- **Exercise goal**: Across the whole listing, find how many lines contain "Reviewer", then write that number and nothing else.

- **Information provided**:
◇ ◇ ◇ ◇ ◇ ◇ ◇
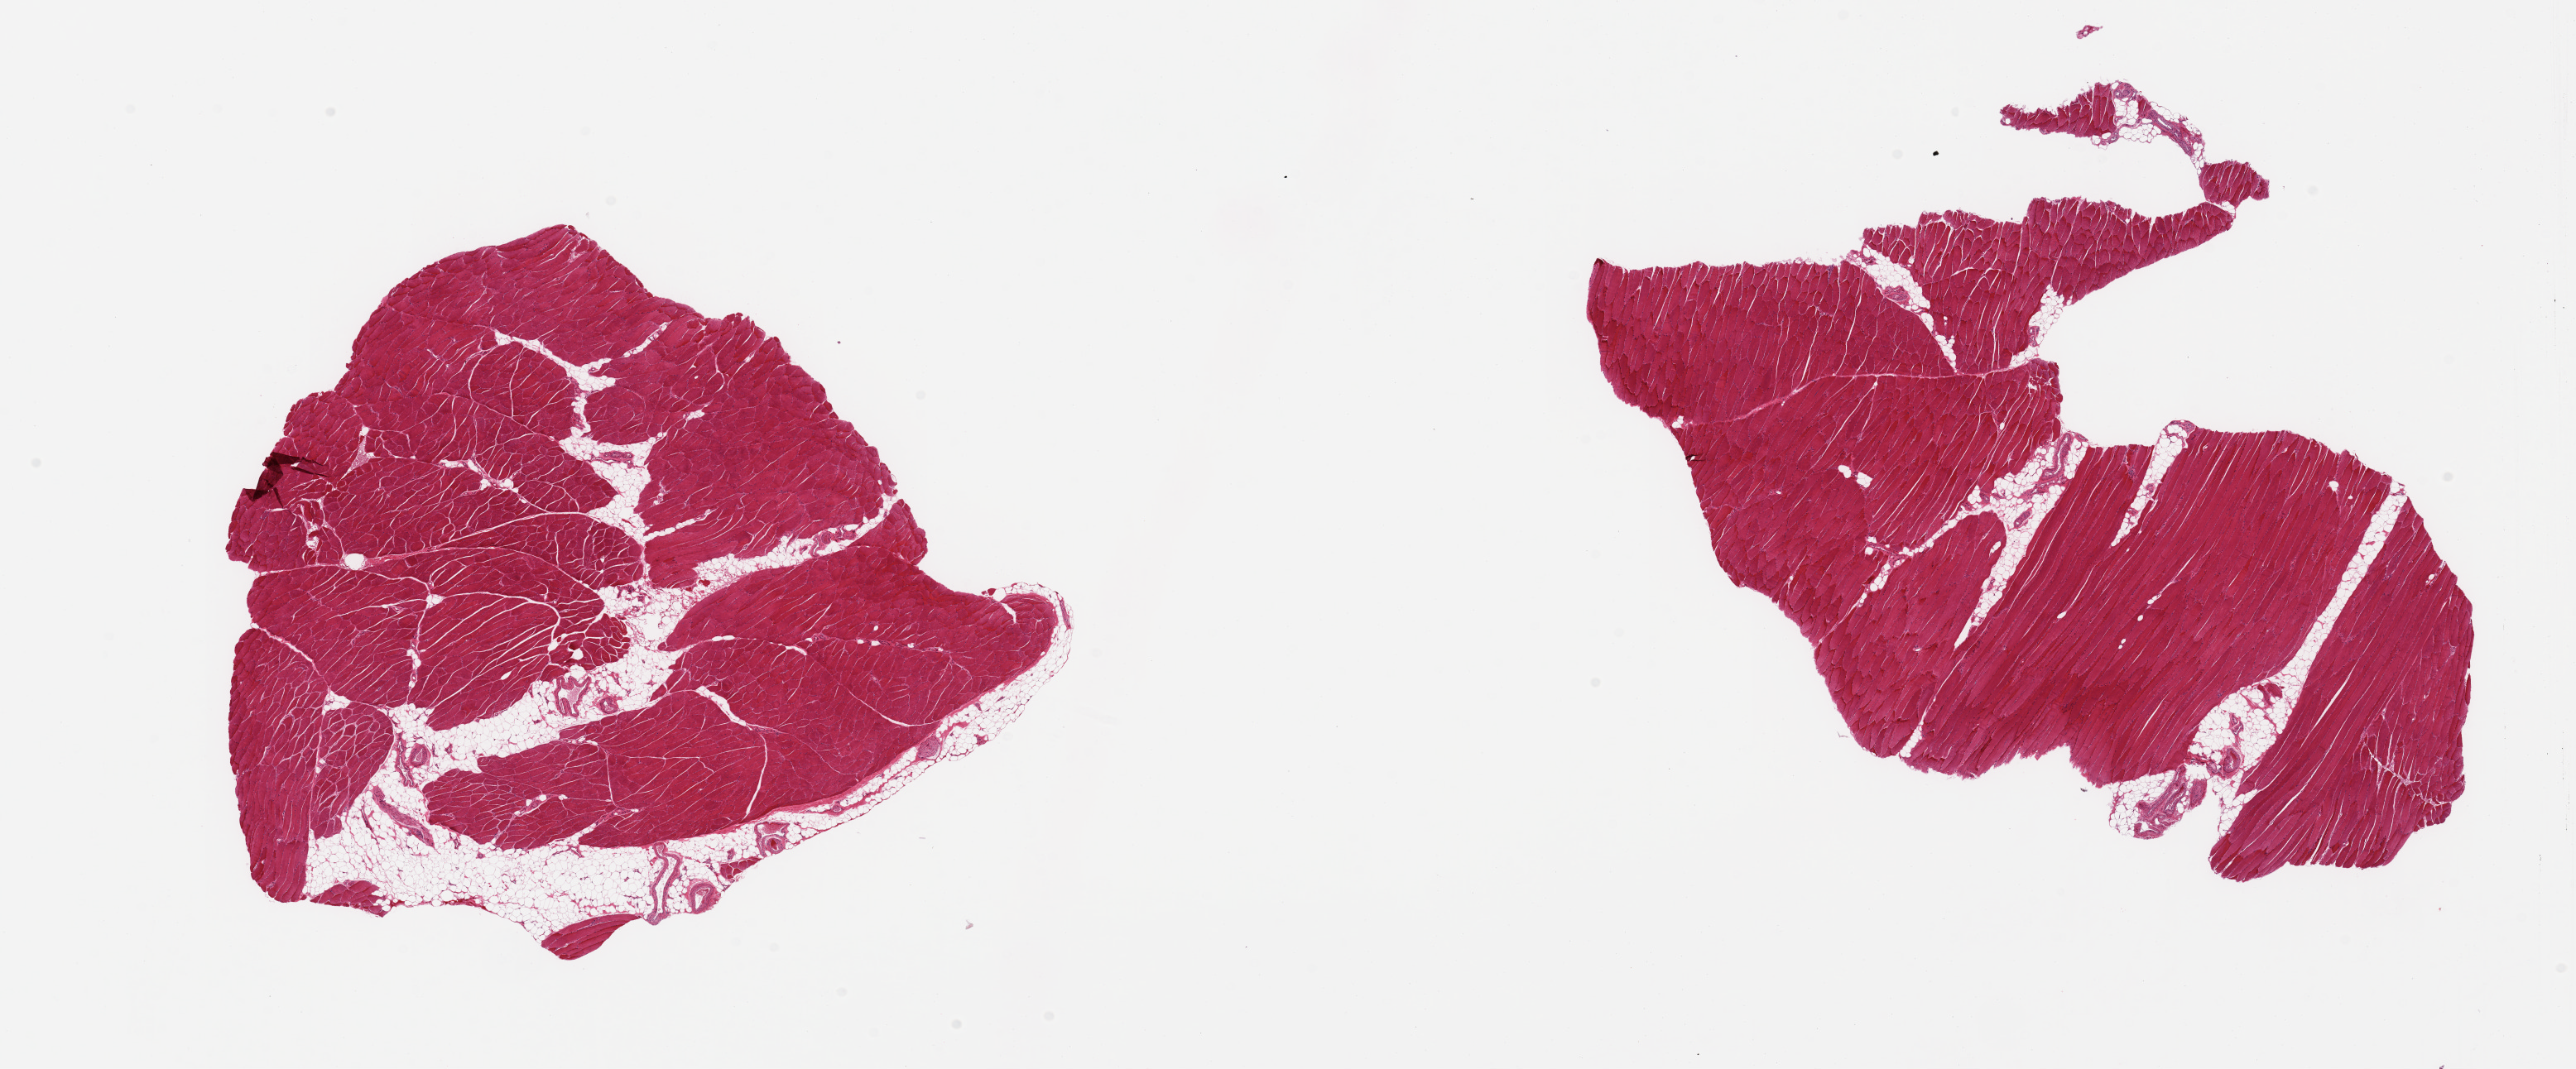
Digitized hematoxylin and eosin (H&E)-stained section, brightfield — shown as a low-resolution overview of the whole scanned area (about 24.6 x 10.2 mm, acquisition: 20x scan). PAXgene-fixed, paraffin-embedded tissue. Section of skeletal muscle (target tissue). Donor tissue sample. Donor: male.
Reviewer comment on this tissue sample: 2 pieces, interstitial/adherent fat/vascular elements are ~10% of tissue.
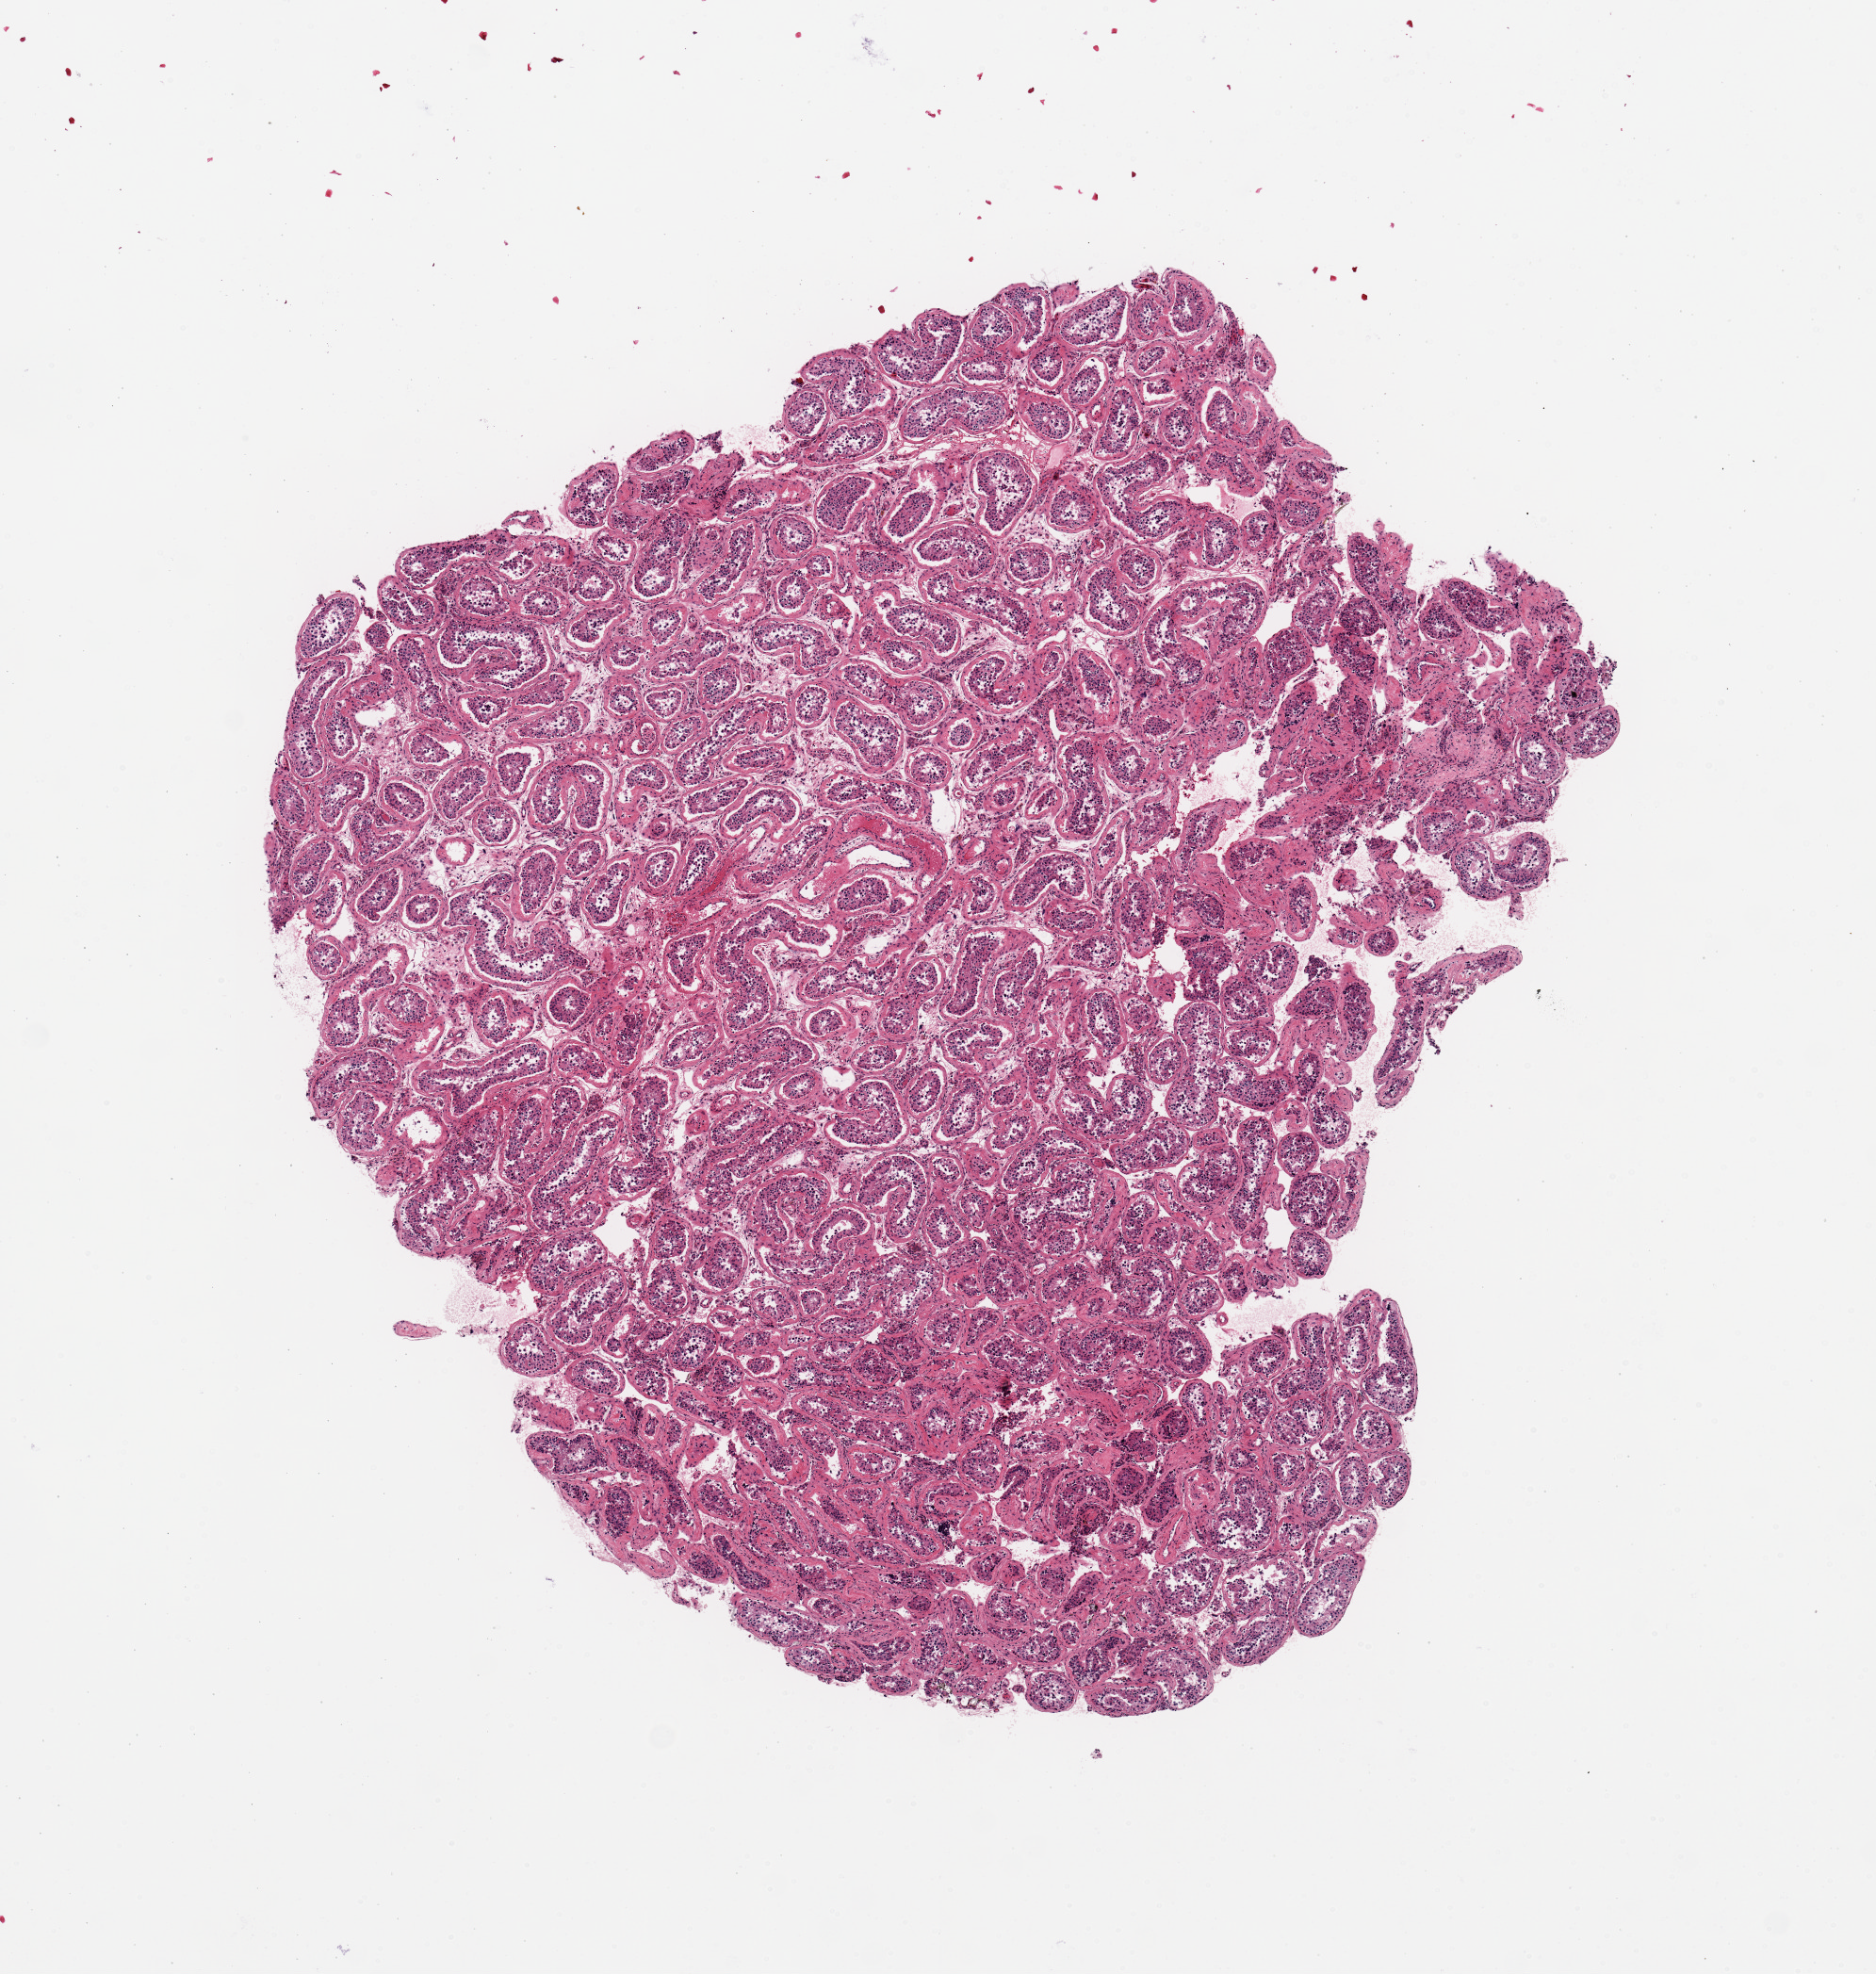
Whole-slide image, hematoxylin and eosin (H&E) stain, a low-resolution overview of the entire scanned area, about 7.9 x 8.3 mm (slide scanned at 20x); PAXgene-fixed, paraffin-embedded tissue; section of testis (target tissue); tissue donor sample. Male donor.
Reviewer comment on this tissue sample: 6x5mm.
◇ ◇ ◇ ◇ ◇ ◇ ◇
- **Answer section**: 2